● 本文抜粋
· · ·

マーちゃんの数独日記

かっては数独解説。今はつれづれに旅行記や日常雑記など。

茨木のり子眠る墓へ

2023年08月31日 | 

 鶴岡旅行の2日目、私たちが宿泊していた九兵衛旅館まで、車で迎えに来て下さったのは、大島先生が酒田工業高校勤務の時の学年主任だった菅原和晴先生。この日一日中車で、私たちを案内して下さった。この日は宿→村上→(日本海沿岸ドライブ)→浄禅寺(茨木のり子の眠る寺)→加茂水族館→玉簾の瀧→丸池様→藤沢周平記念館 と案内して下さった。
 今回の鶴岡旅行の、もう一つの目的が茨木のり子の墓に詣でることだった。  
 2010/12/13~12/14のブログには、後藤正治著『清冽 詩人茨木のり子の肖像』を読む、を綴った。秀逸な茨木のり子の評伝を読んだ私は次のように書いた。「今は、山形県鶴岡市加茂にある三浦家の菩提寺浄禅寺に夫とともに眠っています。見上げると広い空。眼下に青い海。まことに眺望よしの墓地だそうです。鶴岡には、今年4月29日に『藤沢周平記念館』がオープンしました。是非ここと、彼女の眠る寺を訪ねたいと強く思います」と結んだ。(写真:浄禅寺)

· · ·

● 指示 1
下の行のうち、「greater」という語を含むものをすべて示しなさい。

· · ·

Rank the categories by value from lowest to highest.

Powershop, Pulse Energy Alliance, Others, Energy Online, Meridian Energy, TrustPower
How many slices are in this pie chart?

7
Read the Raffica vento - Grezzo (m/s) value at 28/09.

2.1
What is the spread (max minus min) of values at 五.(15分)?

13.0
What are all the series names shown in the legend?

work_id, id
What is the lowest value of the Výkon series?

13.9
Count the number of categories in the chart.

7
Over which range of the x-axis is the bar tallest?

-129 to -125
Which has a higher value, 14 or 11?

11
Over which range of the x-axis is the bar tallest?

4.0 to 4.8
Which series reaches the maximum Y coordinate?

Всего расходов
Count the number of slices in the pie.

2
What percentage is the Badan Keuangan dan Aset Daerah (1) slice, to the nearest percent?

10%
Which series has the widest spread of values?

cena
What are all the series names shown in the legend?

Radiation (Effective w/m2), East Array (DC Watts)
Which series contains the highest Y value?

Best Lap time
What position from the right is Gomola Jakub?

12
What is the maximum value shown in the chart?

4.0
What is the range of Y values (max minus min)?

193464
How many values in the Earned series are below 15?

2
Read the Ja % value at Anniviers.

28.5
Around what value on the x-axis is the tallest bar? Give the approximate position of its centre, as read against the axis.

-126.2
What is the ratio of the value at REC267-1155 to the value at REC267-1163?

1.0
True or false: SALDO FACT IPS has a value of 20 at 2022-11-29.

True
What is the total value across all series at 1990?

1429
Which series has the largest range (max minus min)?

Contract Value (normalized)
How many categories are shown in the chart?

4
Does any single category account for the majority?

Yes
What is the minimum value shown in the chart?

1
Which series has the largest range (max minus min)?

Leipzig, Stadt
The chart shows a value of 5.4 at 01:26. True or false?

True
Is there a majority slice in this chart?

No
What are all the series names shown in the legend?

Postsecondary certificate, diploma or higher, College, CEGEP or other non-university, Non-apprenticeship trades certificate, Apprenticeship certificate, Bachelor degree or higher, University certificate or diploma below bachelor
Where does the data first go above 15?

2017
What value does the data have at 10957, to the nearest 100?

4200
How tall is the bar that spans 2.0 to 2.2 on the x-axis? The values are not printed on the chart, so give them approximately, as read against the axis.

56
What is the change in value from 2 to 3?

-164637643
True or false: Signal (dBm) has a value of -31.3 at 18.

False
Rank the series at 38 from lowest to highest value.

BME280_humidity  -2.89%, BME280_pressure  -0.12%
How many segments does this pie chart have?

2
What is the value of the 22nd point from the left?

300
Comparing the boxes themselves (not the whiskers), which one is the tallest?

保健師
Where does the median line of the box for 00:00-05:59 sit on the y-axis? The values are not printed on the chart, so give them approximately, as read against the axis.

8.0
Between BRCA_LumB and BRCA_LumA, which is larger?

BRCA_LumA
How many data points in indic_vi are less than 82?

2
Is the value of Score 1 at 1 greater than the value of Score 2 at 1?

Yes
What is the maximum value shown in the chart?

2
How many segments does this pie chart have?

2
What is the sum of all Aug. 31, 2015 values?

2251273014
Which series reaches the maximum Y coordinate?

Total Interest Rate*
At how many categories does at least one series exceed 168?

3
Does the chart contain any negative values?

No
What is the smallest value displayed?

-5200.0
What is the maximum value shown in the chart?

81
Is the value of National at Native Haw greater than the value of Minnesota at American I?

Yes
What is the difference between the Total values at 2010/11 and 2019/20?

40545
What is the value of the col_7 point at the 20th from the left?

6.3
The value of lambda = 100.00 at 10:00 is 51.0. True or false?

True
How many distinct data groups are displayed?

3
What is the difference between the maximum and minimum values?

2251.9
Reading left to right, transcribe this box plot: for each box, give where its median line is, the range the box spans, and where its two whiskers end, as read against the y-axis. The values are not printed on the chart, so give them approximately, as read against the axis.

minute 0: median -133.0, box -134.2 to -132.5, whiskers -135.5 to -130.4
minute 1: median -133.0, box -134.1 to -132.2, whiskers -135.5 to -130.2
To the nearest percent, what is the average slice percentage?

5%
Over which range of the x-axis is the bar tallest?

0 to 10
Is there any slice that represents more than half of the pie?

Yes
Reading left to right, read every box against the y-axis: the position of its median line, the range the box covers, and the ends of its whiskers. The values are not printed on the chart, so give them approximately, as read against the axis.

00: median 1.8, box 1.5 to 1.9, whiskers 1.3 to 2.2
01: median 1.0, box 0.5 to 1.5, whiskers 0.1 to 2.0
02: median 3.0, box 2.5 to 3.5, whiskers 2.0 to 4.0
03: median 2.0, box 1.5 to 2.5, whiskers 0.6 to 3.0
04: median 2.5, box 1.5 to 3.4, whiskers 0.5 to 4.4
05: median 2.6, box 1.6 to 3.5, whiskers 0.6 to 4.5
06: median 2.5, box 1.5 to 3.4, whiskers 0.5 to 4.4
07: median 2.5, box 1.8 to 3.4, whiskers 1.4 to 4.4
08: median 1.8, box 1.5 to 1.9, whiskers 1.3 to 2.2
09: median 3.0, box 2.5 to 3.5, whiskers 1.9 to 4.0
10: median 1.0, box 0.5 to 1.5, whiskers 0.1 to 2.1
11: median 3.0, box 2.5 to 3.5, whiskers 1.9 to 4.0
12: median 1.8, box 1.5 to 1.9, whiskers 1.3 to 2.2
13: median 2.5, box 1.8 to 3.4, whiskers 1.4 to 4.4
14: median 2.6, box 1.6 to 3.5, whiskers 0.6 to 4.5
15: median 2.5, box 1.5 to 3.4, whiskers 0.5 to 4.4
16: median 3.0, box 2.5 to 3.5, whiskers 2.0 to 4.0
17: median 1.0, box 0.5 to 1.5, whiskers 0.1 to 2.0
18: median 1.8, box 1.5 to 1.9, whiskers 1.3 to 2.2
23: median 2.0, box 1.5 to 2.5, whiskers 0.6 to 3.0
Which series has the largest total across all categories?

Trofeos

· · ·

● 指示 2
本文抜粋によると、鶴岡旅行の2日目に九兵衛旅館まで車で迎えに来たのは誰か。

● 解答欄 1
Is the value of Score 1 at 1 greater than the value of Score 2 at 1?
Is the value of National at Native Haw greater than the value of Minnesota at American I?

● 解答欄 2
大島先生が酒田工業高校勤務の時の学年主任だった菅原和晴先生。